It’s one of ABBA’s signature songs, but the history of “Money, Money, Money” contains a couple of surprising anomalies. One is that, although it topped the charts in many European countries as well as in Australia, it wasn’t a No.1 in the UK, despite being the follow-up to “Dancing Queen,” which was. The other is that the Andersson-Ulvaeus composition took about a year to make the American chart, and then failed to make the Top 40 there.
After being an international smash in the autumn of 1976, “Money, Money, Money” entered the Billboard Hot 100 of October 22, 1977. It was the successor there to “Knowing Me, Knowing You,” which had been a respectable hit, peaking at No.14. Immediately before that, “Dancing Queen” had also twirled its way to the top of the American bestsellers.
But ABBA’s chart history in the US was always up and down.

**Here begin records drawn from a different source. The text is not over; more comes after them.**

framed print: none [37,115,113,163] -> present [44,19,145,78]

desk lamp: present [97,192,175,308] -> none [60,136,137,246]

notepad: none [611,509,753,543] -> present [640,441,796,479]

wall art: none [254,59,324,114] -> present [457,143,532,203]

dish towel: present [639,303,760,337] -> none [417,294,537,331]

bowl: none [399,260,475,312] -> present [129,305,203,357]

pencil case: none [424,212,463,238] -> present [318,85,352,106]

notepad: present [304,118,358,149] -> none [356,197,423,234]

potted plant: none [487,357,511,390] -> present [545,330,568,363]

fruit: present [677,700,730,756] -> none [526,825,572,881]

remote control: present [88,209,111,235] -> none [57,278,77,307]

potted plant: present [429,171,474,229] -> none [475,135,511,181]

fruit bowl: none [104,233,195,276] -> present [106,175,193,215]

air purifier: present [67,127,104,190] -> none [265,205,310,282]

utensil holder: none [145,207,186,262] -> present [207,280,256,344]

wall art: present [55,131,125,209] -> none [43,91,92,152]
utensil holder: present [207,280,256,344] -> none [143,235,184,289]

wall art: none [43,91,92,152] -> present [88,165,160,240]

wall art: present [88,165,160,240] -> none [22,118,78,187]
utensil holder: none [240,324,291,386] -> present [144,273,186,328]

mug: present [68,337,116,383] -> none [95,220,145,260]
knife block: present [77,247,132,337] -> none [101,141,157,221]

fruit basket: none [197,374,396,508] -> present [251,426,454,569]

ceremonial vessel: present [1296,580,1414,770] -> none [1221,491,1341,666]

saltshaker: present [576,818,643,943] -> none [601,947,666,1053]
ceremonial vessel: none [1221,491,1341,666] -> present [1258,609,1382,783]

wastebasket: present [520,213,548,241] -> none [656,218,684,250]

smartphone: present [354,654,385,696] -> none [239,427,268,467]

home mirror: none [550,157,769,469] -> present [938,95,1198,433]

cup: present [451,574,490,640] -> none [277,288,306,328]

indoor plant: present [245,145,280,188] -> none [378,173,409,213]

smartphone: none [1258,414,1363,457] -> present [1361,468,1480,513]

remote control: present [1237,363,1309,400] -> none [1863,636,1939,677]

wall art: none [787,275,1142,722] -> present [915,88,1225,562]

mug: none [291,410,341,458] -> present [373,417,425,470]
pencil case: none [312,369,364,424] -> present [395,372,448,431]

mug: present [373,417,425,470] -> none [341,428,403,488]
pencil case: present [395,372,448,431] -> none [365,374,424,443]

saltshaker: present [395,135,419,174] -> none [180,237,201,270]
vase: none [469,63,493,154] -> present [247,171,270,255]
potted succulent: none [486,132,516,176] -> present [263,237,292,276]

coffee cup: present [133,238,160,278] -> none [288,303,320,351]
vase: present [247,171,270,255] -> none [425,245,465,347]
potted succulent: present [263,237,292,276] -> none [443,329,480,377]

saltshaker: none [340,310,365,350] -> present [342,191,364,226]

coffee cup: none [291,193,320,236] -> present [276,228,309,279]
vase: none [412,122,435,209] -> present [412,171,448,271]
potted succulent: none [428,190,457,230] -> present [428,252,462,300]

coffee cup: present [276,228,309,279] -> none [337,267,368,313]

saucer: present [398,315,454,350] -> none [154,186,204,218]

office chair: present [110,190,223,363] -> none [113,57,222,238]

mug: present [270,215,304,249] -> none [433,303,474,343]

The single entered the survey at No.84, the second highest arrival of the week behind Toto’s rock-pop crossover “Hold The Line.” Queen’s “We Are The Champions” entered that same chart at No.87, as did country giant Merle Haggard’s tribute to the recently-departed Elvis, “From Graceland To The Promised Land.”
“Money, Money, Money” was originally titled “Gypsy Girl,” and described her struggles to survive in a rich man’s world. Billboard pointed out that it had “lots of good-natured gimmicks.” It climbed the chart falteringly for a few weeks, sometimes with a bullet and sometimes without, but peaked at No.56 in mid-November.
That was dramatically out of step with the single’s performance in many other countries. It went to No.1 in Germany, Austria, Holland and New Zealand, and No.3 in the UK. In Australia, one of the group’s strongholds, it was the seventh biggest single of the year. Their fortunes were somewhat restored soon, though, as “The Name Of The Game” arrived in the US countdown in Christmas week, 1977 and became a Top 20 hit in the new year.